The data:
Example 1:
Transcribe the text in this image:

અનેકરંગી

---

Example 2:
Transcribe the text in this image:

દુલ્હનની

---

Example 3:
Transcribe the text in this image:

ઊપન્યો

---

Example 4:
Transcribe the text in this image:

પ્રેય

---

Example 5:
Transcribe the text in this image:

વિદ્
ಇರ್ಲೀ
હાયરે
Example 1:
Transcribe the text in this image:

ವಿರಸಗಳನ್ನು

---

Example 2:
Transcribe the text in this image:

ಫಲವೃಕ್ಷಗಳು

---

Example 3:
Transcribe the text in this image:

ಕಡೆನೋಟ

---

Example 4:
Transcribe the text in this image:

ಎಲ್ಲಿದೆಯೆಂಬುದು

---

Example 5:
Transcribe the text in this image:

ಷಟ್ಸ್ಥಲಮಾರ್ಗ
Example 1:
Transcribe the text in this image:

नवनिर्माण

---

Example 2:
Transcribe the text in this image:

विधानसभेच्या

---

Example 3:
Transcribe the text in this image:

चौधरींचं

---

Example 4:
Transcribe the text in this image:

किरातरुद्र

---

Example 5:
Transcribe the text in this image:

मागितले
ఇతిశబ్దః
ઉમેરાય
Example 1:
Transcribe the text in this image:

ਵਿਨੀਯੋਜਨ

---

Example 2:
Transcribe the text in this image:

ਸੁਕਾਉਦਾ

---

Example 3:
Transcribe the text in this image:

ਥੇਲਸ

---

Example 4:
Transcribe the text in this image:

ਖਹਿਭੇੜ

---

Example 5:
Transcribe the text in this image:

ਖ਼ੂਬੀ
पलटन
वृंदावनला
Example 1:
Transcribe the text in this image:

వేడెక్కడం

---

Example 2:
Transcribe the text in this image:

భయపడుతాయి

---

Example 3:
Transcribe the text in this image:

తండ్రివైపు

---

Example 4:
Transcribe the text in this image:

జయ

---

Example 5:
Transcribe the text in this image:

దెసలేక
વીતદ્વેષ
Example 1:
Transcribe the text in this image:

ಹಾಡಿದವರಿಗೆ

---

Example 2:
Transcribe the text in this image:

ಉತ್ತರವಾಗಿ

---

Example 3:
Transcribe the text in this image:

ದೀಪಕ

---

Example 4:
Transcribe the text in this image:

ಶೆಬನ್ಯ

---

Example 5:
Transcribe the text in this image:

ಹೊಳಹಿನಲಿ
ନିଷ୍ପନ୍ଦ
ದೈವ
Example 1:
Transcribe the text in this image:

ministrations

Exercise goal: Transcribe the records above with every character unchanged.

Expected answer:
Example 1:
Transcribe the text in this image:

અનેકરંગી

---

Example 2:
Transcribe the text in this image:

દુલ્હનની

---

Example 3:
Transcribe the text in this image:

ઊપન્યો

---

Example 4:
Transcribe the text in this image:

પ્રેય

---

Example 5:
Transcribe the text in this image:

વિદ્
ಇರ್ಲೀ
હાયરે
Example 1:
Transcribe the text in this image:

ವಿರಸಗಳನ್ನು

---

Example 2:
Transcribe the text in this image:

ಫಲವೃಕ್ಷಗಳು

---

Example 3:
Transcribe the text in this image:

ಕಡೆನೋಟ

---

Example 4:
Transcribe the text in this image:

ಎಲ್ಲಿದೆಯೆಂಬುದು

---

Example 5:
Transcribe the text in this image:

ಷಟ್ಸ್ಥಲಮಾರ್ಗ
Example 1:
Transcribe the text in this image:

नवनिर्माण

---

Example 2:
Transcribe the text in this image:

विधानसभेच्या

---

Example 3:
Transcribe the text in this image:

चौधरींचं

---

Example 4:
Transcribe the text in this image:

किरातरुद्र

---

Example 5:
Transcribe the text in this image:

मागितले
ఇతిశబ్దః
ઉમેરાય
Example 1:
Transcribe the text in this image:

ਵਿਨੀਯੋਜਨ

---

Example 2:
Transcribe the text in this image:

ਸੁਕਾਉਦਾ

---

Example 3:
Transcribe the text in this image:

ਥੇਲਸ

---

Example 4:
Transcribe the text in this image:

ਖਹਿਭੇੜ

---

Example 5:
Transcribe the text in this image:

ਖ਼ੂਬੀ
पलटन
वृंदावनला
Example 1:
Transcribe the text in this image:

వేడెక్కడం

---

Example 2:
Transcribe the text in this image:

భయపడుతాయి

---

Example 3:
Transcribe the text in this image:

తండ్రివైపు

---

Example 4:
Transcribe the text in this image:

జయ

---

Example 5:
Transcribe the text in this image:

దెసలేక
વીતદ્વેષ
Example 1:
Transcribe the text in this image:

ಹಾಡಿದವರಿಗೆ

---

Example 2:
Transcribe the text in this image:

ಉತ್ತರವಾಗಿ

---

Example 3:
Transcribe the text in this image:

ದೀಪಕ

---

Example 4:
Transcribe the text in this image:

ಶೆಬನ್ಯ

---

Example 5:
Transcribe the text in this image:

ಹೊಳಹಿನಲಿ
ନିଷ୍ପନ୍ଦ
ದೈವ
Example 1:
Transcribe the text in this image:

ministrations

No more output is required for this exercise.